### EXERCISE AIM
Look through the entries below for the line with "A motion was" and the line with "Carol Schultz discussed", then give again exactly those two lines and all lines between them, minus the pictures.

### MATERIAL FOR THIS TASK
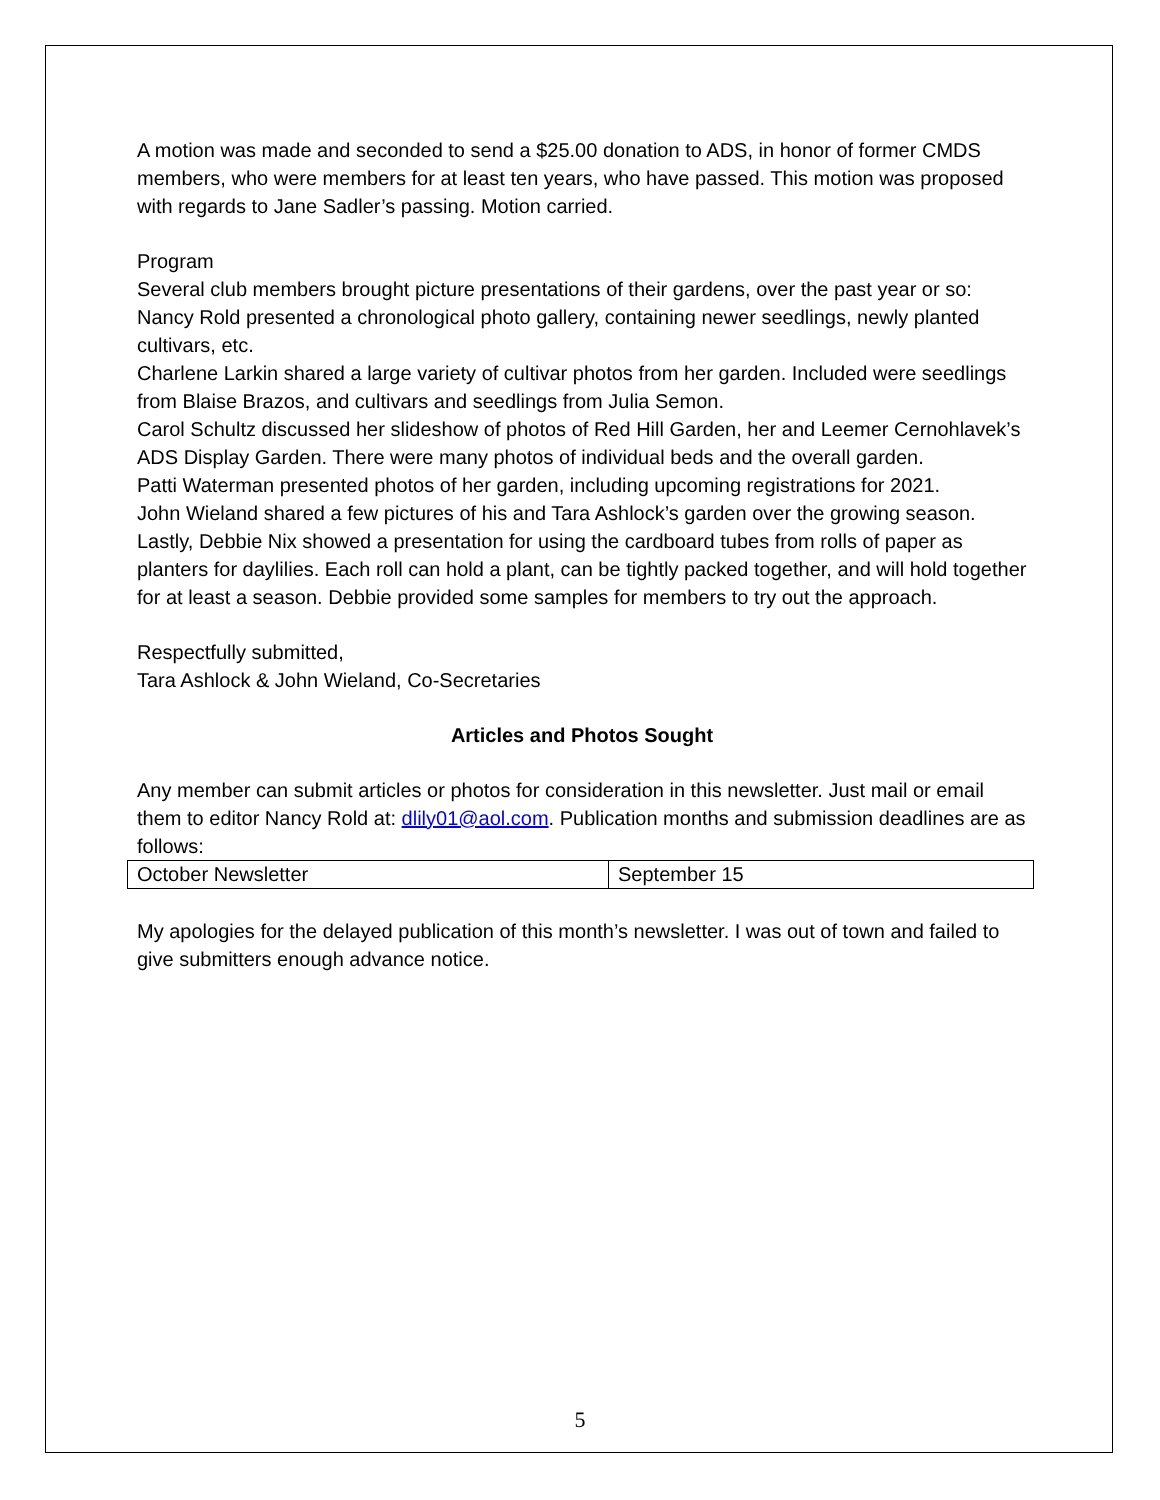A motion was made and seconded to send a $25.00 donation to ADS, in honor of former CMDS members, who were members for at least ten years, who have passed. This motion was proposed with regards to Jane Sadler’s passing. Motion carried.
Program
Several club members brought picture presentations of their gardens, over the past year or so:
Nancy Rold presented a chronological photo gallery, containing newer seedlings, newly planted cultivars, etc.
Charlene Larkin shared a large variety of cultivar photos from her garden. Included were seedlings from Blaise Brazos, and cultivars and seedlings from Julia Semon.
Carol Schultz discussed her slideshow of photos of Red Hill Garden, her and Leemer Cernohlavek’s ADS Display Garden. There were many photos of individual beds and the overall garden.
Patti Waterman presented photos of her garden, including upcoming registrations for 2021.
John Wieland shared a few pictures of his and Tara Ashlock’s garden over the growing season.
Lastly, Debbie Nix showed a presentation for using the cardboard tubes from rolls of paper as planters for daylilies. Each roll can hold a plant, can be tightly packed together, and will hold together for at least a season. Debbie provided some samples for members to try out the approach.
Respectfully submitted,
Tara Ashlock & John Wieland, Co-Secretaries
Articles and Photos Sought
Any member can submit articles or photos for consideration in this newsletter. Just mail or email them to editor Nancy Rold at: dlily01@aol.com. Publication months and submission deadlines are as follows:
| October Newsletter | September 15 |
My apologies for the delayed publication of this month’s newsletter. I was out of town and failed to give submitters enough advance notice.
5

==

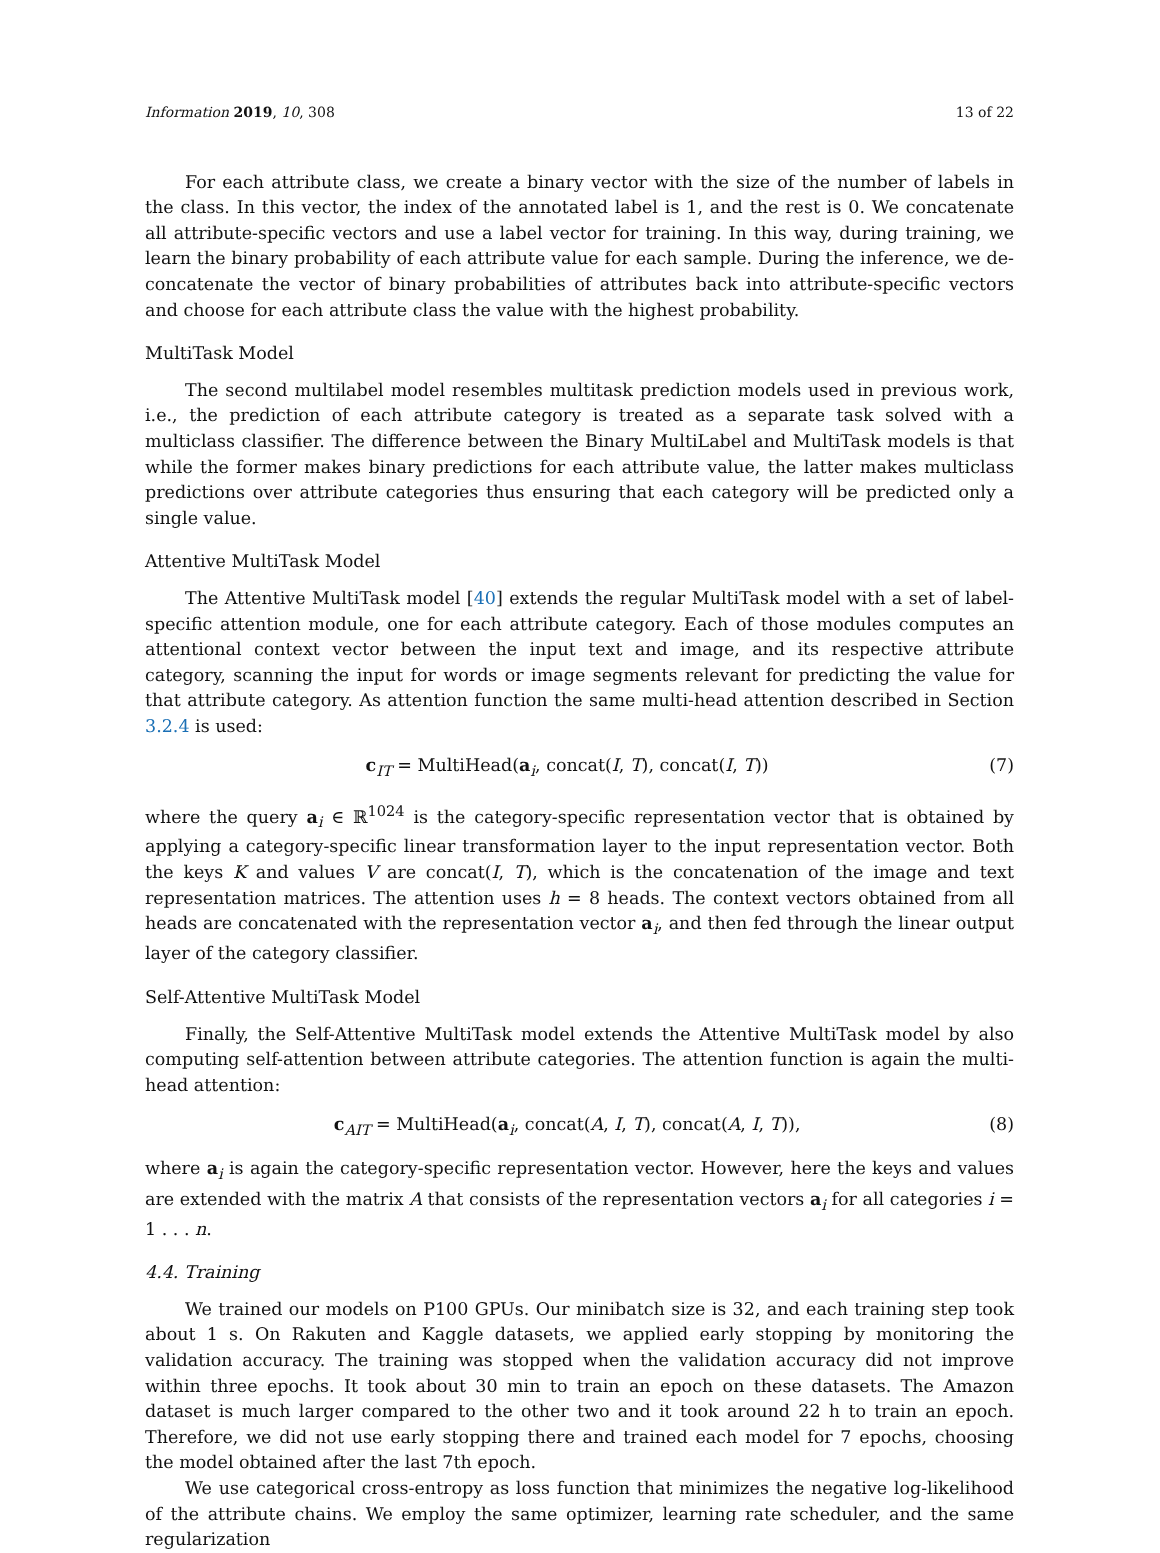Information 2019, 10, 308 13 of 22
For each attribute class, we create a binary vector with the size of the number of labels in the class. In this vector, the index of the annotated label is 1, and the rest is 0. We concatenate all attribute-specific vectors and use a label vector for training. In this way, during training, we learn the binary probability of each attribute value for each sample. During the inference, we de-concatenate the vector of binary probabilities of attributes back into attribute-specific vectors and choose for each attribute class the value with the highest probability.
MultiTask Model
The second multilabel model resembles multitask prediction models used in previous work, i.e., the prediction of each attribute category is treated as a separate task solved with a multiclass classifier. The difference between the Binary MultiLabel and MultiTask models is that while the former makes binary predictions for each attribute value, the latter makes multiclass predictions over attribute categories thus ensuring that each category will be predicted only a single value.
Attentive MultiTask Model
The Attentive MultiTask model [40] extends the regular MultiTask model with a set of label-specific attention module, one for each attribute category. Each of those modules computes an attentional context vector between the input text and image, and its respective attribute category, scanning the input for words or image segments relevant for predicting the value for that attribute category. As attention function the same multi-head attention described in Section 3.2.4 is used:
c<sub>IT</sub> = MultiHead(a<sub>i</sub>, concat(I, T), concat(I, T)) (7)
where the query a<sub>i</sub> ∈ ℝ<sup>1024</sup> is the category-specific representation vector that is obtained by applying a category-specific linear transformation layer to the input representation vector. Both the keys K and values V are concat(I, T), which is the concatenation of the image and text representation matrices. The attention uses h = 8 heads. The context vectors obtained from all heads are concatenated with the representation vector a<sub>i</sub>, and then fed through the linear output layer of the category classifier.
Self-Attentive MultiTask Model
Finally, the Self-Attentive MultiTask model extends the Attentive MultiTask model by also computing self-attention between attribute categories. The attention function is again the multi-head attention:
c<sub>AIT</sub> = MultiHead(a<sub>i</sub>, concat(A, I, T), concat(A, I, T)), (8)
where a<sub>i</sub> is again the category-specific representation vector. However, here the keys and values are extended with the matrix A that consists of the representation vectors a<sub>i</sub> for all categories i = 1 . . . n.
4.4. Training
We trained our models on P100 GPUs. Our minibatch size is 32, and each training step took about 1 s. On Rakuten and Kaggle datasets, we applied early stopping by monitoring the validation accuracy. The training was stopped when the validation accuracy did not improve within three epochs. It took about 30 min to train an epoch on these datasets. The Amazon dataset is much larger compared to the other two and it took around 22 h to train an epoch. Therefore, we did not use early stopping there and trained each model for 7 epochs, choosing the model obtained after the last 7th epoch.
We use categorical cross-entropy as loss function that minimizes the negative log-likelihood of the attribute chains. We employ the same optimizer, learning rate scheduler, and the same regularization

### THE COMPLETED TASK
A motion was made and seconded to send a $25.00 donation to ADS, in honor of former CMDS members, who were members for at least ten years, who have passed. This motion was proposed with regards to Jane Sadler’s passing. Motion carried.
Program
Several club members brought picture presentations of their gardens, over the past year or so:
Nancy Rold presented a chronological photo gallery, containing newer seedlings, newly planted cultivars, etc.
Charlene Larkin shared a large variety of cultivar photos from her garden. Included were seedlings from Blaise Brazos, and cultivars and seedlings from Julia Semon.
Carol Schultz discussed her slideshow of photos of Red Hill Garden, her and Leemer Cernohlavek’s ADS Display Garden. There were many photos of individual beds and the overall garden.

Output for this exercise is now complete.